"The Slopper" at James Coney Island
Aerial view of my Slopper burger.
Photo by Joanna O'Leary
When I first saw a picture of James Coney Island's new limited-edition burger, "The Slopper," I realized two things: 1) I had to try it. 2) Public decency laws dictate I should do so in the privacy of my own home.
The "Slopper," as its name might suggest, is very, very sloppy. As a cheeseburger covered in about two cups of chili, cheese and onions, this sandwich makes no attempt to be neat.
Sounds just like me. (At least in terms of eating.)
Those in the know will easily testify to the fact that I cannot consume any food item without spilling at least a quarter of it either on myself or on the floor. And sometimes, on very special occasions, I spill 1/4 on the floor and 1/4 on myself, thereby wasting 1/2 of my dish...yet another reason I appreciate large portions.

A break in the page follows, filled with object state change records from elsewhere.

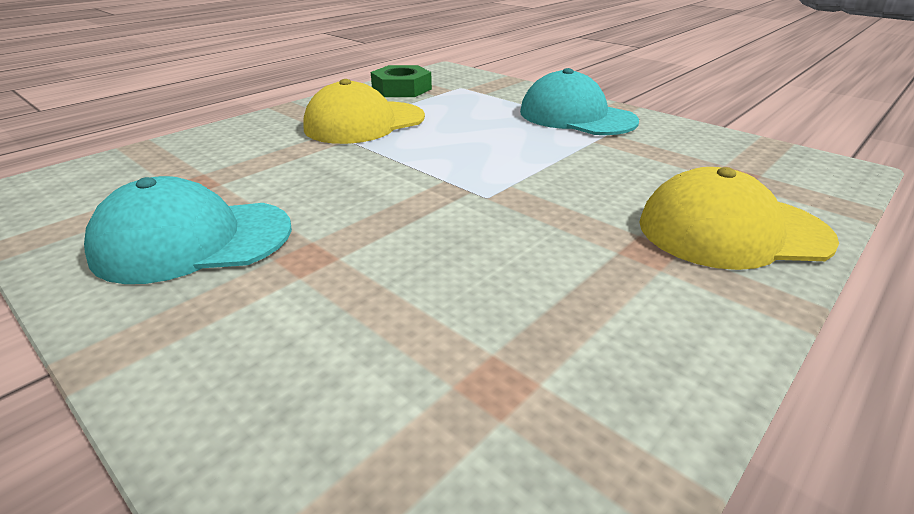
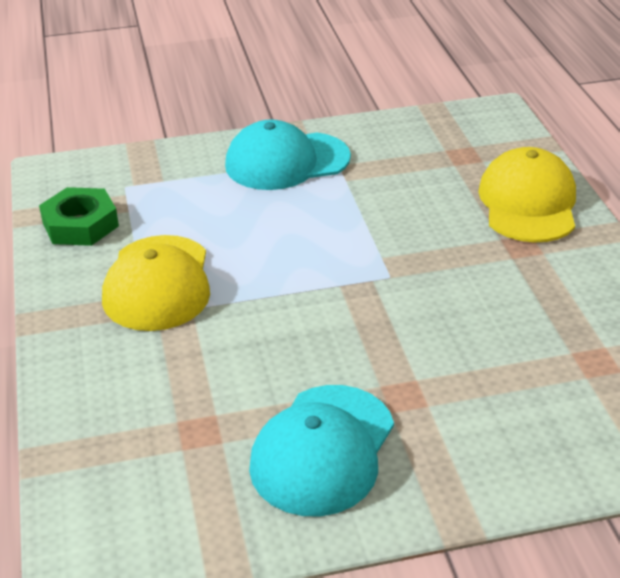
camera: 55 degrees left, 5 degrees up
yellow cap [639,167,839,270] -> yellow cap turned 150 degrees clockwise [479,147,576,243]

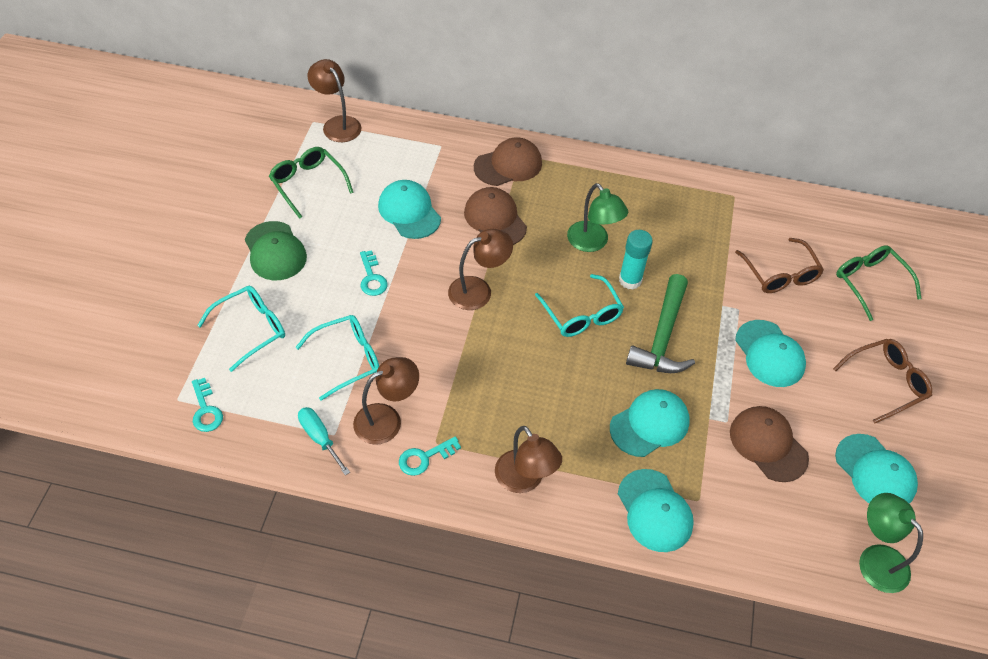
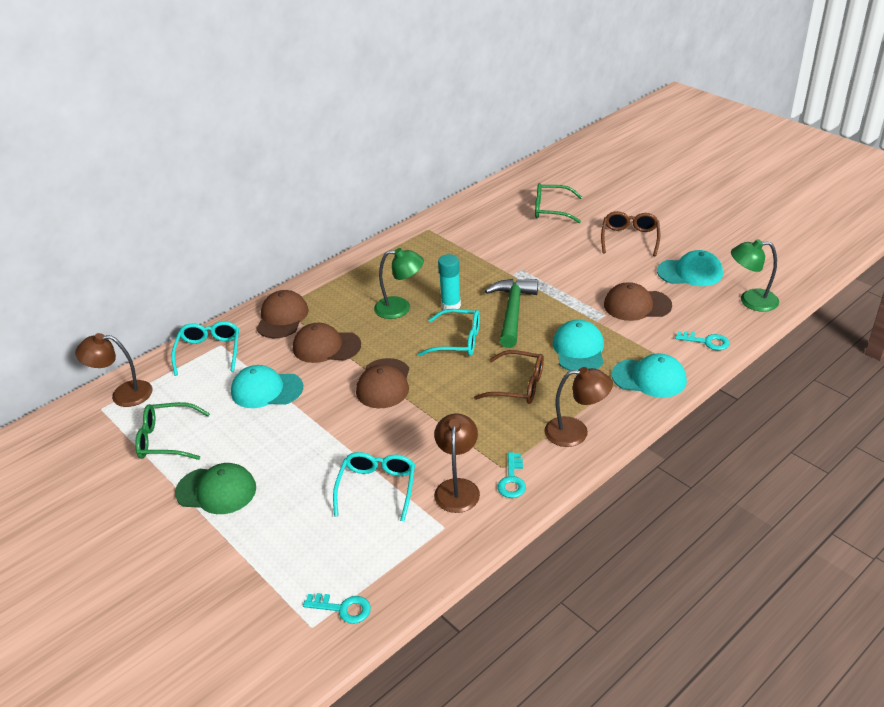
camera: 50 degrees left, 15 degrees down
turquoise glasses [197,286,285,372] -> turquoise glasses moved to [171,321,239,376]
turquoise screwdriver [298,407,350,475] -> none
turquoise key [360,250,388,296] -> turquoise key moved to [675,331,730,350]
brown lamp [448,229,513,310] -> brown cap [356,358,409,408]
green hammer [626,274,695,373] -> green hammer turned 135 degrees counterclockwise [485,279,538,348]
brown glasses [735,238,824,293] -> brown glasses moved to [474,350,544,404]
turquoise cap [735,320,806,387] -> none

My messiness is due neither to laziness nor to ignorance. (I assure you, my parents did try to teach me how to use a fork and knife properly.) I am simply a huge klutz when it comes to handling food and drink in the act of consumption and will spill, sprinkle, drip, etc. all over myself. Bibs help, but they need to be floor-length with long sleeves.
Looks delicious and manageable for the average person but not me.
Photo by Mark Hanna
So as not to cause permanent damage to JCI's eating area, horrify its kindly employees and embarrass myself, I had my "Slopper" to go. My excitement to try the burger, by the way, easily trumped any shame I felt in having to retreat to do so at my dining room, which I had covered in newspaper.
With such precautions in place and in the company of my husband, who is very familiar, for better and for worse, with my propensity for spillage, I ate "The Slopper" with my hands. Thank God I was able to get more of it in my mouth than on my lap and hands because it was fabulous. The already juicy patty covered in melted cheddar became all the more decadent with the scoop of mildly spicy chili, readily absorbed by the fluffy white bun. Chunks of tangy white onion paired well with the feisty pepper and paprika in the sauce, while a dusting of grated cheese provided additional fatty creaminess. I probably don't need to tell you that I went through a lot of napkins in the process of eating "The Slopper." And I probably shouldn't tell you that I licked some of the napkins so as not to waste any precious burger juices.
There's little more to be desired with "The Slopper." Except maybe a fried egg.